Mortgage rates retreat over global economic concerns
Mortgage rates retreated for the second week in a row, according to the latest data released Thursday by Freddie Mac.
Concern over the global economy is fueling volatility in the financial markets
and pushing down rates on home loans. The 10-year Treasury yield closed
at a two-month low on Wednesday. The movement of the 10-year Treasury
bond is one of the best indicators whether mortgage rates will rise or
fall. When yields go down, interest rates tend to go down.
The
30-year fixed-rate average dropped to 3.92 percent with an average 0.6
point, its lowest level since early November. (Points are fees paid to a
lender equal to 1 percent of the loan amount.) It was 3.97 percent a
week ago and 3.66 percent a year ago.
The
15-year fixed-rate average fell to 3.19 percent with an average 0.5
point. It was 3.26 percent a week ago and 2.98 percent a year ago.
The
five-year hybrid adjustable rate average sank to 3.01 percent with an
average 0.4 point. It was 3.09 percent a week ago and 2.9 percent a year
ago.
“Long-term Treasury yields
continue to drop, dragging mortgage rates down with them,” Sean
Becketti, Freddie Mac chief economist, said in a statement.
“Turbulence
in overseas financial markets is generating a flight-to-quality which
benefits U.S. Treasury securities. In addition, sagging oil prices are
capping inflation expectations.”
Meanwhile,
mortgage applications rebounded from their holiday slump, according to
the latest data from the Mortgage Bankers Association.
The
market composite index — a measure of total loan application volume –
soared 21.3 percent from the previous week. The refinance grew 24
percent, while the purchase index increased 18 percent.
The refinance share of mortgage activity accounted for 55.8 percent of all applications.
“MBA’s
purchase mortgage application index reached its second highest level
since May 2010 on a seasonally adjusted basis last week, second only to
the week prior to the implementation of the Know Before You Owe rules,”

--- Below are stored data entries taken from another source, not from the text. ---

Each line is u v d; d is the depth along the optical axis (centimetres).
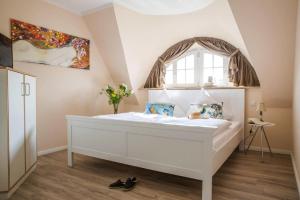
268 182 254
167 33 439
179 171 221
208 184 203
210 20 378
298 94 263
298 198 216
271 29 290
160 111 413
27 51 337
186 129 214
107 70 493
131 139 254
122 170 292
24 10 332
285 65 327
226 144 266
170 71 499
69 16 401
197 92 438
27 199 214
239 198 215
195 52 466
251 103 401
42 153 365
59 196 220
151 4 357
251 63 374
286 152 378
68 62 402
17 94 240
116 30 398
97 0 357
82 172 284
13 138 230
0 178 216
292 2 255
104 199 213
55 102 383
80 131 300
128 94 465
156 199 213
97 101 469
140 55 461
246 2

Lynn Fisher, MBA’s vice president of research and economics, said in a
statement.
“Bolstered
by strong fourth quarter growth in jobs and continuing low rates, the
results are similar to levels we saw in early December, suggesting that
the purchase market’s strong finish to 2015 may be continuing. While
refinances also increased on a holiday-adjusted basis, refinance
activity was down 38 percent relative to a year ago when rates dove
below 4 percent.”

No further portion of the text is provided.